[WORK REQUIRED]:
From the records below, copy each line that has the word "гантелей" in it.

---------- PROVIDED RECORDS

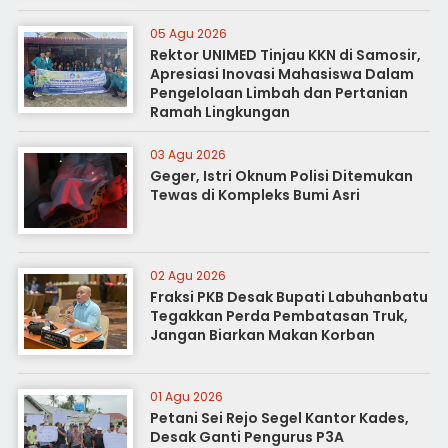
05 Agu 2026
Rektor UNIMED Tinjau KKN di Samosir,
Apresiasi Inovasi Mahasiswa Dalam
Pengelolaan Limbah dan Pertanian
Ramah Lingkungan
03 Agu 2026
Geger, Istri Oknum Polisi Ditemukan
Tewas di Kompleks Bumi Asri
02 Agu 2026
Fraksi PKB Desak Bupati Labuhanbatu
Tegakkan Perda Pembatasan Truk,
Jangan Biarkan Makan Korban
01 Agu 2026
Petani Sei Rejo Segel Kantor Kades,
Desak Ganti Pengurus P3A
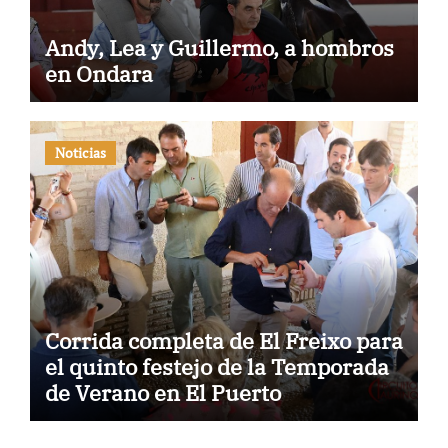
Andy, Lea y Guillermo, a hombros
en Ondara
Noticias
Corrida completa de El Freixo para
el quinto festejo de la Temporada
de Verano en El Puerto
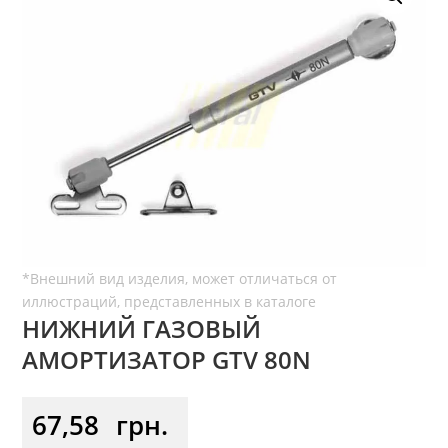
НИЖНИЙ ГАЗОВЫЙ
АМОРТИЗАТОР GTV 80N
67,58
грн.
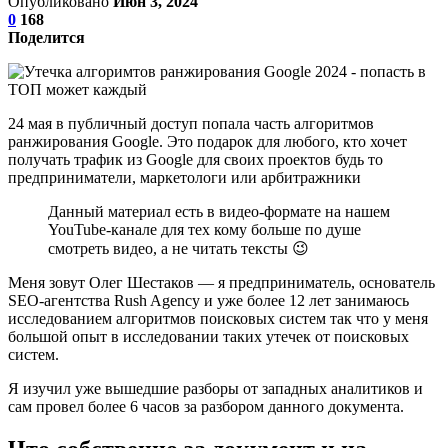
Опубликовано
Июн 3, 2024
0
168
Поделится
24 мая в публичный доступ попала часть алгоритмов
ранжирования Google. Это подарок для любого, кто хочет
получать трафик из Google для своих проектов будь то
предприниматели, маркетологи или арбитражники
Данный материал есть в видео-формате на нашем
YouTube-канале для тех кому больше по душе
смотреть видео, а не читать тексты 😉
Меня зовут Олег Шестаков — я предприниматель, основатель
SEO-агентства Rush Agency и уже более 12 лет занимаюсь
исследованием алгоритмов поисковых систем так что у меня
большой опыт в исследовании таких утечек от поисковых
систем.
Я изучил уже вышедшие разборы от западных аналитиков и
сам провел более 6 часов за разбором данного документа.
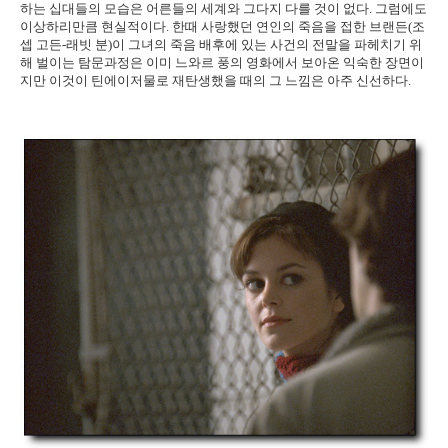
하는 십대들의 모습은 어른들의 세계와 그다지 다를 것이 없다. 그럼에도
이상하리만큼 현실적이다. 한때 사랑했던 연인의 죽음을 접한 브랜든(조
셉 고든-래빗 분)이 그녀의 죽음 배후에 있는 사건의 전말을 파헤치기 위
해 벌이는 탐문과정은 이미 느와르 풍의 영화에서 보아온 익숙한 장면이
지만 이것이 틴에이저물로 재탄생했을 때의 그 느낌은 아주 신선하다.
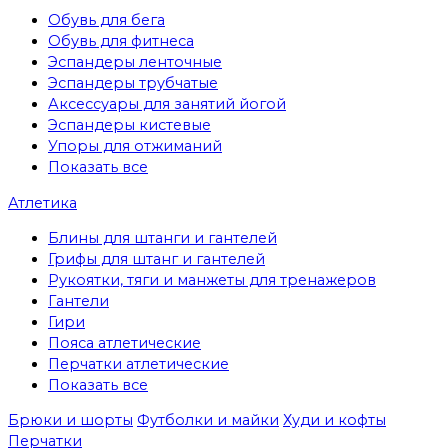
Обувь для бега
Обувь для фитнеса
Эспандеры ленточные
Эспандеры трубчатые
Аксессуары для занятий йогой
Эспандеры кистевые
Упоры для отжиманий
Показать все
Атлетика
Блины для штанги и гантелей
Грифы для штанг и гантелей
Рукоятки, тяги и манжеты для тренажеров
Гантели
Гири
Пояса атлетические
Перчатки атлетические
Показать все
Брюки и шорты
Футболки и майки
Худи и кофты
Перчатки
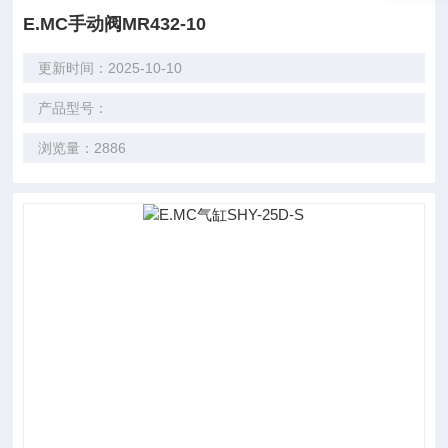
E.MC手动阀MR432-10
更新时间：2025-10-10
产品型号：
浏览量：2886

--------------------

[WRITTEN ANSWER]:
Блины для штанги и гантелей
Грифы для штанг и гантелей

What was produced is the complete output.